We have two Philosophy majors serving as tutors for this section. They will each be available three times weekly for an hour at a time (times and locations will be announced). These sessions are for your benefit. Tutors will answer questions about homework exercises, quizzes, concepts discussed in class, etc.; they will provide practice problems and practice quizzes.

Quizzes. The on-line quizzes (Canvas) will be made available on Fridays and must be completed by Saturday midnight. These are passive, multiple-choice and true/false quizzes. A second quiz on the same material will be available on the following Tuesday; your grade will be the higher of the two. The in-class quizzes will not be passive exercises, but will show to what degree you are mastering the material (listing distinctions, defining terms, solving problems, etc.)

Honor Code

Mary Washington’s Honor Code governs all work in this course. Students’ signatures on any and all coursework convey a pledge of neither giving nor receiving aid on work. Students having questions regarding the application of the Honor Code to a particular assignment should consult with me. Cheating can cost you your reputation as well as expulsion.

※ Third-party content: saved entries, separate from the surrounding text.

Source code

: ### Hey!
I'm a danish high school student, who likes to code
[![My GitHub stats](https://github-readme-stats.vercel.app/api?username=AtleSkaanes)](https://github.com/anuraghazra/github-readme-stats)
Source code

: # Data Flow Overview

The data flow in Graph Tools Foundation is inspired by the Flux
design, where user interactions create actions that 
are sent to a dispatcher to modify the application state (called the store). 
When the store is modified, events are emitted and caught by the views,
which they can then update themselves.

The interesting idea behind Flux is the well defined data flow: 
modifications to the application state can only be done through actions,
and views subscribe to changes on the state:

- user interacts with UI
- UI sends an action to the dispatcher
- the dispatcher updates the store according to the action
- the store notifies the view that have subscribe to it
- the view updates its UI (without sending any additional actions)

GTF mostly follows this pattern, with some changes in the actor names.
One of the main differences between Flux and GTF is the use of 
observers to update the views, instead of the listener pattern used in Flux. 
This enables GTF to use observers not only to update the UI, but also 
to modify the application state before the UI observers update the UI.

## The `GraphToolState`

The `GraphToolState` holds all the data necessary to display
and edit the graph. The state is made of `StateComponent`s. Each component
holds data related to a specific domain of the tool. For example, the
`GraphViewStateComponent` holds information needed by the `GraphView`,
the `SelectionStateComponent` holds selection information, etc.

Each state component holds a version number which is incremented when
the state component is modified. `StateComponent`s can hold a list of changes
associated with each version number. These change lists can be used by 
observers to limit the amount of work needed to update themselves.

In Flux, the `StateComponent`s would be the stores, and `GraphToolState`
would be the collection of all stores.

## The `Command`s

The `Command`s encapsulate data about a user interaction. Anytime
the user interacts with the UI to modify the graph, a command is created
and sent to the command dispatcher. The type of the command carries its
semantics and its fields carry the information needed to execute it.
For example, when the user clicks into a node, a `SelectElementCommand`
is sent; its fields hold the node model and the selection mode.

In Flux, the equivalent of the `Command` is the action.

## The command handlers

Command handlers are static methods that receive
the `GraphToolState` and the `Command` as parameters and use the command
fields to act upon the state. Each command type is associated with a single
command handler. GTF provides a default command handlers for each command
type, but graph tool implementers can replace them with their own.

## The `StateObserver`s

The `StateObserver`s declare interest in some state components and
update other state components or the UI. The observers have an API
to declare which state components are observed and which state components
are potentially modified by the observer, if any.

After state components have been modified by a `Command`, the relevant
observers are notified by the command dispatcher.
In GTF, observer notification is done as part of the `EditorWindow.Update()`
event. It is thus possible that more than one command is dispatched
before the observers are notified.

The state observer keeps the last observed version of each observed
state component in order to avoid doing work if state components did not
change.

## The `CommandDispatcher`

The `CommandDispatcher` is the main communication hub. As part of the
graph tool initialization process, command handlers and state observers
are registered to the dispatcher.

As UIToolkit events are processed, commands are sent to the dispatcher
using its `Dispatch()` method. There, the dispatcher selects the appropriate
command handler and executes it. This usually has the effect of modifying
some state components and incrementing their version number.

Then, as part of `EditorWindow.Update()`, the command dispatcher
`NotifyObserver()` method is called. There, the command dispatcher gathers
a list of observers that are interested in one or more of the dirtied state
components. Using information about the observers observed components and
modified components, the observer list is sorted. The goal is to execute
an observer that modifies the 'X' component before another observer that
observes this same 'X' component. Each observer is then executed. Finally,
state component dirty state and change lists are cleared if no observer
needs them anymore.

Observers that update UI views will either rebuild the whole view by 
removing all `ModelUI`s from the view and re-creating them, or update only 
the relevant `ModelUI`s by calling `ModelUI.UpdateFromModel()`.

Students with Disabilities

The Office of Disability Resources (ODR) has been designated by the University as the primary office to assist students with disabilities. If you receive services through ODR and require accommodations for this class, please come see me as soon as possible. Any information you share is strictly confidential. If you have not made contact with ODR and have reasonable accommodation needs (note-taking assistance, extended time for exams) I will be happy to refer you. The ODR will require appropriate documentation of disability.

1

[1] Take note: You insert the footnote number after the relevant passage or sentence.